Tiraillée entre docilité et désir d’émancipation, Ada est promise par sa famille à un mariage d’argent. Mais, elle aime en secret Souleiman, un des garçons qui n’arrivent pas à obtenir de leur patron le paiement de trois mois de salaires non payés. D’ailleurs le film débute par le tumulte des rues de Dakar et le chantier où Souleiman est un des ouvriers qui construisent l’ « Atlantique », une immense tour futuriste d’une modernité ravageuse.
Sans argent, il décide soudain de s’expatrier en Espagne en s’embarquant sur une pirogue qui sombre tragiquement. Pourtant, on dit l’avoir vu errer dans le quartier, mais c’est son fantôme qui revient jusque dans la vie d’Ada peu avant son mariage. Leur amour persiste par-delà la mort. Le film ne devient pas pour autant fantastique, mais reste attaché à leur relation amoureuse vécue dans la pure intensité d’un présent ravivé par le souvenir.
Quoique tenant la réalité à distance, « Atlantique » est comblé d’éclats de vérité avec sa capacité à mêler le réel et l’imaginaire, le concret et l’onirisme, dans cette belle histoire d’amour et cette grande fiction politique empreinte de poésie.
Au cours du mariage d’étranges phénomènes se produisent dans l’appartement d’un kitsch outrancier pour signifier la richesse du fiancé. D’abord un incendie se déclare, auquel s’ajoutent d’autres mystères que chacun peut interpréter comme il veut, mais, pour Ada, il est certain que c’est le fantôme de Souleimane qui se manifeste. Durant la traque policière, l’enquêteur est lui-même gagné par l’ombre de celui qu’il cherche et tout spectateur du film est pris par l’imaginaire, le mystère et la magie qui recouvre la vie d’Ada. Les scènes se bousculent, elles tourbillonnent comme l’esprit de la jeune fille en plein chaos.

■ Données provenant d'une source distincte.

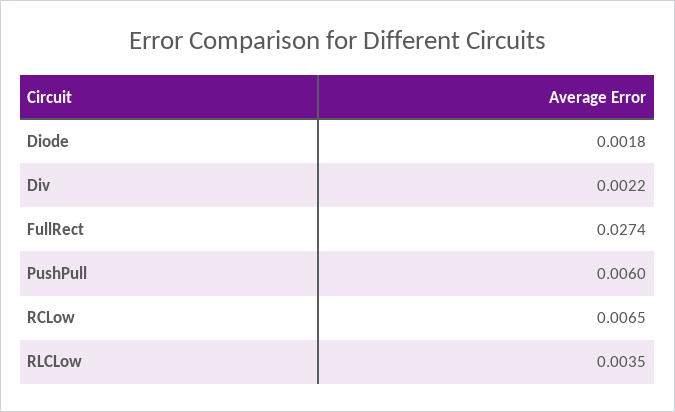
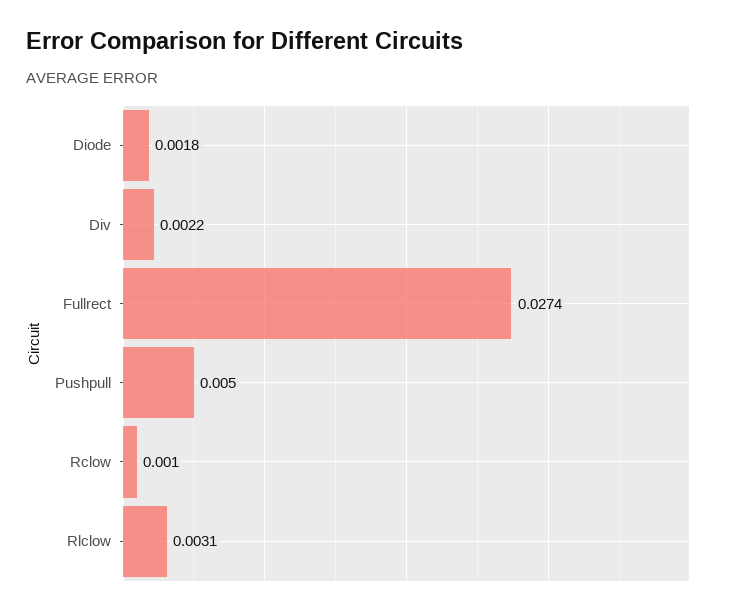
  {
    "Diode": 0.0018,
    "Div": 0.0022,
    "FullRect": 0.0274,
-   "PushPull": 0.006,
+   "PushPull": 0.005,
-   "RCLow": 0.0065,
+   "RCLow": 0.001,
-   "RLCLow": 0.0035
+   "RLCLow": 0.0031
  }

C’est aussi le combat d’une Afrique meurtrie qui compte ici, en mêlant la fable politique à l’émouvante histoire d’amour. Un combat intense, volontaire, ancré dans l’instant où il s’agit de survivre dans un monde indifférent et cynique. Mati Diop donne une ampleur romanesque à l’Afrique traversée d’images saisissantes, à laquelle elle ajoute la solidarité féminine avec le problème récurent de la place des femmes dans cette société et leur désir d’une société plus juste. Reste la majesté, l’immensité de l’océan vu sous diverses luminosités et toujours magnifique !
Nièce du grand réalisateur Djibril Diop Mambéty, Mati Diop était actrice dans « 35 Rhums » de Claire Denis et avait déjà signé un moyen-métrage documentaire « Mille Soleils », encensé par la critique. Elle souhaitait réaliser un film sur cette jeunesse qui se noie en mer et dont elle dit que « quand l’un décide de partir, c’est qu’il est déjà mort ». C’est ce qu’elle a illustré avec cette histoire d’amour et de fantômes sur fond d’exil et de lutte des classes, puisque des ouvriers sénégalais s’unissent depuis l’au-delà contre leur patron.

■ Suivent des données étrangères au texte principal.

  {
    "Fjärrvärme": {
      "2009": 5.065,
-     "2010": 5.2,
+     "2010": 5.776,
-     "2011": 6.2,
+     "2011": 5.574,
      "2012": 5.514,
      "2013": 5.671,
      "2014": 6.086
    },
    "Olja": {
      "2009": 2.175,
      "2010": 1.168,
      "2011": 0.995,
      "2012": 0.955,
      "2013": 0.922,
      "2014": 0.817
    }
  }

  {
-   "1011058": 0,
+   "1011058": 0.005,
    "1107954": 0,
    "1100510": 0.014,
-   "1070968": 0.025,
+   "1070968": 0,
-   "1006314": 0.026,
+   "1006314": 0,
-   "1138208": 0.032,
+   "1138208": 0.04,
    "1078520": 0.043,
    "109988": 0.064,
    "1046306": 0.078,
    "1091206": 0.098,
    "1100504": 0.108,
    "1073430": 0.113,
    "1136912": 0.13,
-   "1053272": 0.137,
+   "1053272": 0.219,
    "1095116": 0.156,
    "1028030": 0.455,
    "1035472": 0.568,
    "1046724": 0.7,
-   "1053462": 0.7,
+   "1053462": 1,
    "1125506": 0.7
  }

D’excellents comédiens (Mame Bineta Sale, Ibrahima Traore, Amadou Mbow, ...) interprètent cette fable politique, avec une telle intensité qu’on ne peut qu’adhérer à cette grande histoire d’amour qui chemine dans notre mémoire.
Première réalisatrice noire à entrer dans la compétition cannoise (après 72 sélections de films), Mati Diop a reçu, pour son premier long-métrage, écrit avec Olivier Demangel, le Grand Prix (deuxième récompense après la Palme d’Or), au dernier Festival de Cannes.